I disagree. It makes the assassin reactively dangerous when they, perhaps more than any other class, should be proactively dangerous. An assassin, a "blade in the dark", is at their strongest when you have no idea they're there. If you're facing them and swinging a sword at them, that is... exactly the opposite of that. When that regrettable situation occurs, it's not time for the assassin to strike, it's time for them to back off and think about a new plan. So something like "move half your speed without provoking opportunity attacks" would be a fitting reaction. But a riposte? That's for battlemasters and berserkers who stride boldly into the melee and dare you to come at them bro.

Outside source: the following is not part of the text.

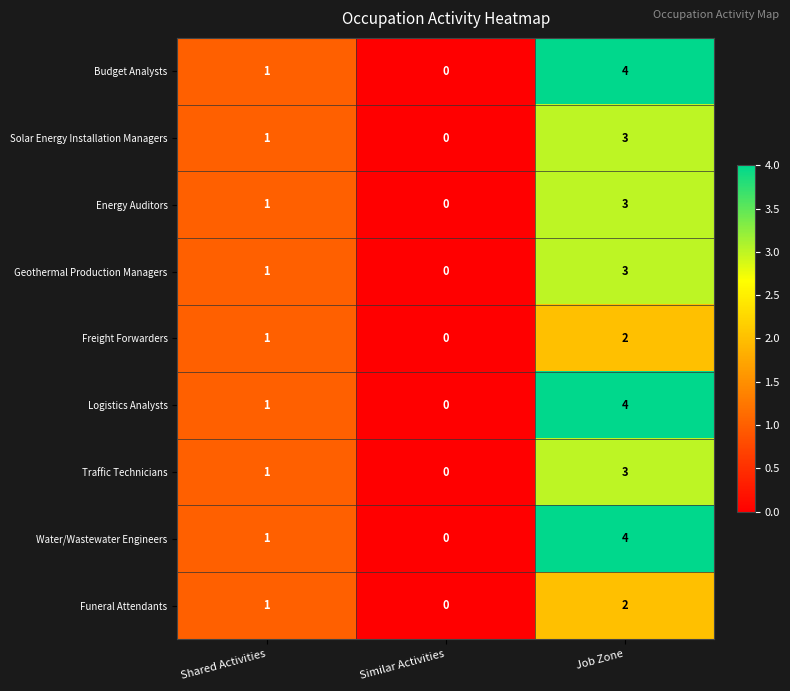

The value of Freight Forwarders at Job Zone is 3. True or false?

False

Eh, I'm done with this particular argument. The entire notion that assassins should be made to run away and find shadows to strike from is bunk, IMO. Assassins should be trained to fight, because no plan is so perfect that it cannot fail, and fights
will happen, even to the absolute apex paragon of assassination. Period. You don't fail to kill your target simply because the vaguries of luck and timing caused them to see you before you were able to strike the killing blow from hiding. You train in efficient killing well enough that their every move against you creates opportunities for you to kill them.
And "reactive" deadliness isn't counter to "proactive" deadliness, even in balance terms. What matters in balance terms is deadliness over the course of a round, combat, and day.
Watch John Wick, or Jason Bourne, or any other assassin movie. When an enemy or mark tries to attack them, they counter and the enemy or mark dies. Often, the counter and the killing stroke are basically the same motion.
There is no such thing as "not getting in fights". The assassin is deadly in or out of a fight. THey're deadly when put on the defensive, and when allowed the offensive.
Assassins should be even deadlier when they can watch and wait and strike at the perfect moment, which is what Shrouds do. They should
also be deadly the rest of the time.